北陸新幹線金沢開業まであと1年。新たな列車名として、「かがやき」「はくたか」「つるぎ」が決定している。中でも東京~金沢間の速達列車「かがやき」が、北陸新幹線を代表する列車といえそうだ。新幹線の列車名としては、伝統や由緒のエピソードが少なく地味なほうだけど、新幹線列車名の原点回帰ともいえる名前だ。

北陸新幹線用新型車両E7系

「新幹線列車名の原点」とは、もちろん1964(昭和39)年に開業した東海道新幹線の「ひかり」「こだま」だ。「ひかり」は開業にあたって公募された愛称で、堂々の1位。新幹線の世界に誇るスピードを表す名前として、物理学上で最も速い「光速」にちなむ「ひかり」がふさわしいと決定された。

「ひかり」に準じる列車として、「音速」が注目されて「こだま」が選ばれた。「こだま」は公募で10位だった。

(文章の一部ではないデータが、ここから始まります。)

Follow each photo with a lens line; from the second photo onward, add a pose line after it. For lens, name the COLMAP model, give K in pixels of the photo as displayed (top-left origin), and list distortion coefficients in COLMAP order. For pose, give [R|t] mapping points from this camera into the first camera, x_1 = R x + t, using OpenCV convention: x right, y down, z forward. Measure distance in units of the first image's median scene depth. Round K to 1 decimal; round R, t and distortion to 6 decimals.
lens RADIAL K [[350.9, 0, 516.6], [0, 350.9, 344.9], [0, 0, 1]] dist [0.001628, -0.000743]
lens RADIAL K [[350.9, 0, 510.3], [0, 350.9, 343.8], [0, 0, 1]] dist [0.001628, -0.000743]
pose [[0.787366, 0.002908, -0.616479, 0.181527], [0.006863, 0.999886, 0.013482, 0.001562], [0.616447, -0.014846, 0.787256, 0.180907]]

当時の公募では、他に「富士」「さくら」など、日本初の列車名や伝統的な列車名もあった。このことからも、列車愛称の「公募」は「投票」ではないとわかる。

新幹線の列車名は「光」と「音」にちなむ。その方針は1982(昭和57)年6月開業の東北新幹線、同年11月開業の上越新幹線にも受け継がれた。東北新幹線の速達タイプは「音系」の「やまびこ」、上越新幹線の速達タイプは「光系」の「あさひ」が選ばれた。

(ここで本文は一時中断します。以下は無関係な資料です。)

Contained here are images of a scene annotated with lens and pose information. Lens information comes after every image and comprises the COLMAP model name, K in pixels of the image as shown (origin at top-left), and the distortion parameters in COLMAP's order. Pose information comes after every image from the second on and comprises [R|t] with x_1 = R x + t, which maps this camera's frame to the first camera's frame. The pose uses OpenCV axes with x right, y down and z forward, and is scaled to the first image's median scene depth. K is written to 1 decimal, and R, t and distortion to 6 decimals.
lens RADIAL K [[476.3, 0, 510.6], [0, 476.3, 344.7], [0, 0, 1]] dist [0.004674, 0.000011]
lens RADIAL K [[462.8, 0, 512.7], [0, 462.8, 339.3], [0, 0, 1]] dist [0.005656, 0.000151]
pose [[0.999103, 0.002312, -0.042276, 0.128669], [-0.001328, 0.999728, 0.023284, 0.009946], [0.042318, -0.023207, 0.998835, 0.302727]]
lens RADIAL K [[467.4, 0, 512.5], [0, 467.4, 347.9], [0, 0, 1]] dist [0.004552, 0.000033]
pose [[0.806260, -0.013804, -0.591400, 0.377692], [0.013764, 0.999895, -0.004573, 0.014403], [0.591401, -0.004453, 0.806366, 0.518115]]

「やまびこ」は東北本線上野~盛岡間の特急列車の名前であり、そのまま新幹線に移行した。「あさひ」は仙台~新潟間の急行列車の名前だった。ただしこちらの由来は、「朝日岳」という山の名前だったという。このまま各新幹線の列車名が「光系」「音系」だとすっきりするけれど、「あさひ」は2002年に姿を消してしまう。1997年にデビューした「あさま」と紛らわしかったからといわれている。

「光」や「音」のこだわりがなくなった

現在の新幹線列車は、「とき」「はやぶさ」「つばめ」のような鳥の名前、「みずほ」「さくら」など植物の名前、「たにがわ」「あさま」など山の名前……というように、スピード感にこだわらない名前が多い。「こまち」にいたっては、「静々と歩く大和撫子」のイメージが強いとして、違和感を唱える声もあったほど。一時的とはいえ、「スーパーこまち」というキャリアウーマン(?)も出現した。秋田新幹線には2階建て車両は入れないけれど、肝っ玉母さんのような「MAXこまち」が現れなくてよかったかも!?

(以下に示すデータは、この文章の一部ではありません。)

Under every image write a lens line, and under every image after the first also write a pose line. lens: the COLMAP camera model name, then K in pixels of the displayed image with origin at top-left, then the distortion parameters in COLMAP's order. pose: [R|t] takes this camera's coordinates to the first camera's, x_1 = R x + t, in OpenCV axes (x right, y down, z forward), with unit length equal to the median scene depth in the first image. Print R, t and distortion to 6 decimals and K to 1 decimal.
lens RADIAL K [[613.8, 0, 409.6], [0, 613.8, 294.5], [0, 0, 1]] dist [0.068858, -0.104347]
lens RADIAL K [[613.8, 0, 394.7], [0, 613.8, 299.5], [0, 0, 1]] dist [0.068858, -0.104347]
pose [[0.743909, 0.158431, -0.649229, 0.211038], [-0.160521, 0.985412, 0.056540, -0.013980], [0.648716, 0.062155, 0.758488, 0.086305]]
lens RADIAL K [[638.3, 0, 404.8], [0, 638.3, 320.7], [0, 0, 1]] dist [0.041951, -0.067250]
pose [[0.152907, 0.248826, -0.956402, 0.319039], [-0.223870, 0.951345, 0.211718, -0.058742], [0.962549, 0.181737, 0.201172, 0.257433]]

1992年、「ひかり」より速い列車として「のぞみ」が登場する。物理学上で最速の「光」を超えてしまうわけで、ついに鉄道は物理学の壁を突破したと話題になった。

この名前は公募ではなく、有識者を集めた検討会で命名された。「光や音を超えるもの、それは人類の希望」という意味合いだろうか。検討時の最終候補名は、かつて修学旅行用列車に使われていた「きぼう」。これを、鉄道ファンで知られる作家の阿川弘之氏が「日本の列車名は大和言葉で」とアドバイスし、「のぞみ」となったという。列車開発時の仮の名前は、「スーパーひかり」だったそうだ。

「かがやき」に話を戻すと、この列車名は1988年、金沢~長岡間の特急列車でデビューしている。上越新幹線と接続し、東京と金沢を最短で結ぶルートに設定された。しかし1997年、もっと速い特急「はくたか」ルートが誕生したため、役目を終えたとして引退した。2015年の再登場で、新幹線では「あさひ」以来、33年ぶりに「光系」の列車名が与えられる。

ちなみに、「かがやき」の列車名は「加賀焼き」をかけた、という話もあるけれど、石川県で有名な焼き物といえば「九谷焼」である。